Today, November 27, 1936, was the third recording session in five days for the 25-year-old Blues musician from Mississippi, Robert Johnson.
The first session, his first, had been on the previous Monday, November 23. It had been quite productive, with a master disc of each of eight songs recorded, and an equally-fine, alternate take “safety” disc made of most of those eight as well.
Among the songs recorded on the 23rd in the San Antonio hotel room by the ARC recording crew of A & R man Don Law and engineer Art Satherley were: “Kind Hearted Woman Blues,” “Sweet Home Chicago,” “I Believe I’ll Dust My Broom” and “Terraplane Blues.”
On Thursday, November 26, Johnson recorded again, but cut only one master. The song was “32-20 Blues.”
November 26 was a busy day for the men from ARC, recording a white gospel group known as the Chuck Wagon Gang before Johnson and the Mexican musicians Andres Berlanga and Francisco Montalvo after.
On Friday, Novmber 27, Johnson got to go first in Rm.414.
He started off with two “hokum” tunes, “They’re Red Hot” and “Dead Shrimp Blues.”
Then Robert Johnson got down to business.
In this order, the singer/guitarist recorded “Cross Road Blues,” “Walkin’ Blues,” “Last Fair Deal Gone Down,” “Preachin’ Blues (Up Jumped The Devil)” and “If I Had Possesion Over Judgement Day.”
Years later, Don Law would remember Robert Johnson as being “slender, handsome, of medium height, with beautiful hands.” He also described him in the recording studio as “embarrassed and suffering from a bad case of stage fright, Johnson turned his face to the wall, his back to the Mexican musicians. Eventually he calmed down sufficiently to play, but he never faced his audience.”

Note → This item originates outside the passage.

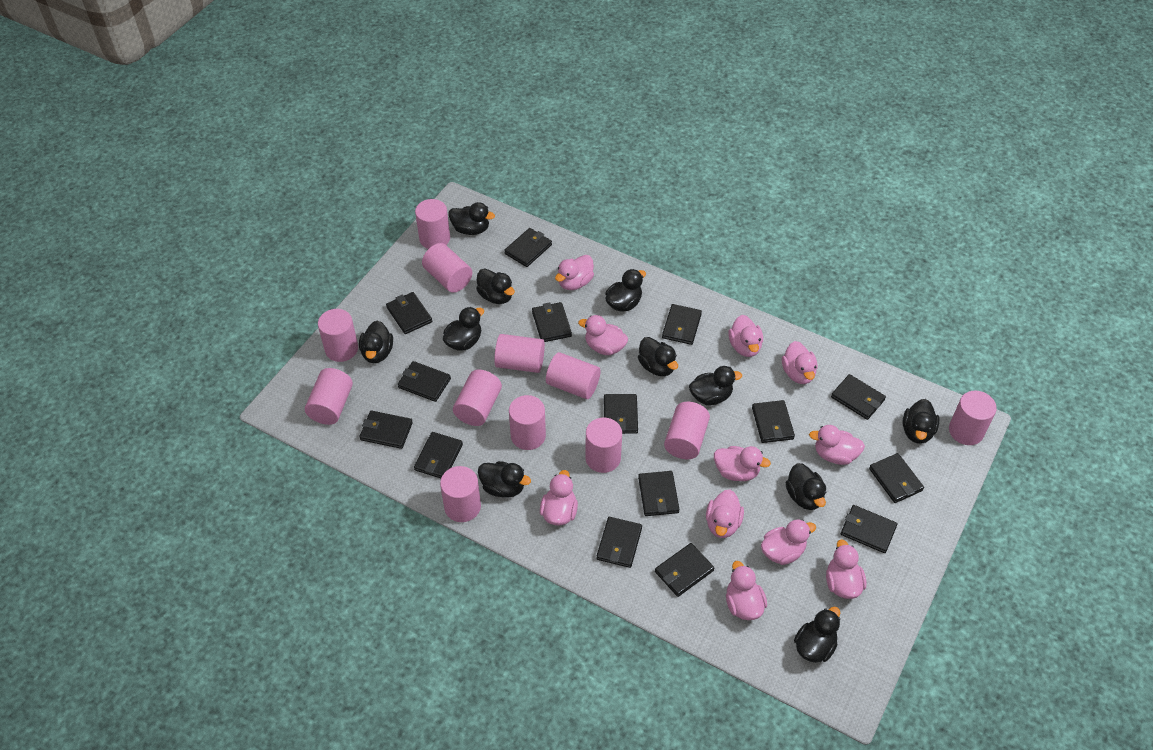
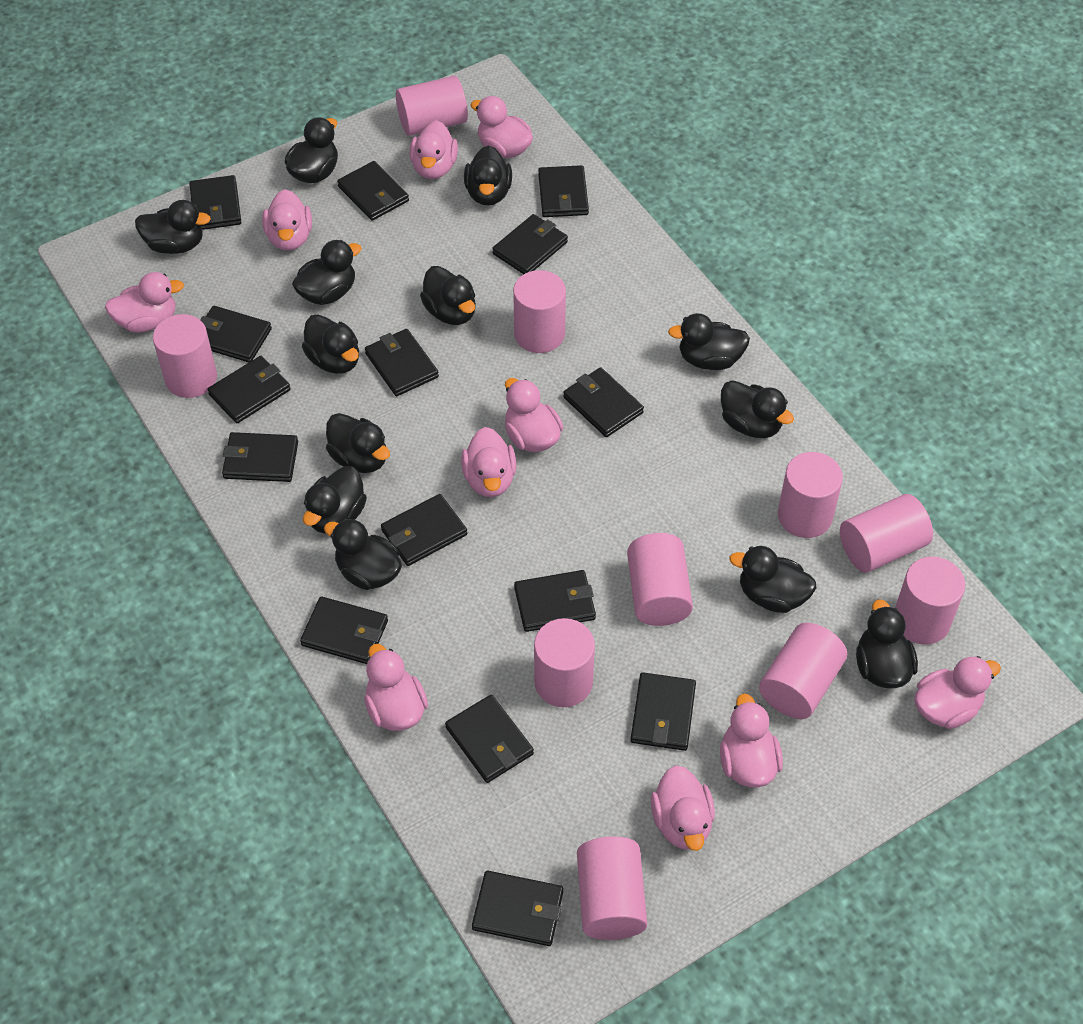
black duck: 11 -> 13
pink cylinder: 12 -> 10
pink duck: 11 -> 10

In an article about Robert Johnson published in the September 1990 issue of Guitar Player Magazine, author Jas Obrecht quotes guitarist Ry Cooder’s challenge to this account.
“Listen to Johnson’s singing and his forceful personality. This is a guy who was afraid of his audience? Hell, no! This is a ‘chew them up and spit them out’ kind of guy. I’ll tell you what he was doing. I think he was sitting in the corner to achieve a certain sound that he liked.”
“Find yourself a plaster corner,” Cooder goes on, “without wallpaper or curtains sometime – all those hotel rooms were plaster. Go and sit facing the corner with your guitar tight up against the corner, play, and see what it sounds like. What you get is something called ‘corner loading.’ It’s an acoustic principle that eliminates most of the top end and most of the bottom end and amplifies the middle, the same thing that a metal guitar or an electric guitar does. He wants to hear wang!”
Listen for yourself.
Thanks to the commercial success of the Vocalion 78-rpm record of “Terraplane Blues” (released in March of 1937), Robert Johnson recorded again for ARC, on June 19 & 20, 1937 in Dallas, Texas. The 13 recordings he made at these sessions brought his complete catalogue to a grand total of 29 songs.
29 songs.
Robert Johnson died of mysterious circumstances on August 16, 1938 near Greenwood, Mississippi.
In 1961, Columbia Records released an LP containing 16 of Robert Johnson’s songs, including five from the sessions of November 27, 1936.
The LP was entitled: The King of the Delta Blues Singers.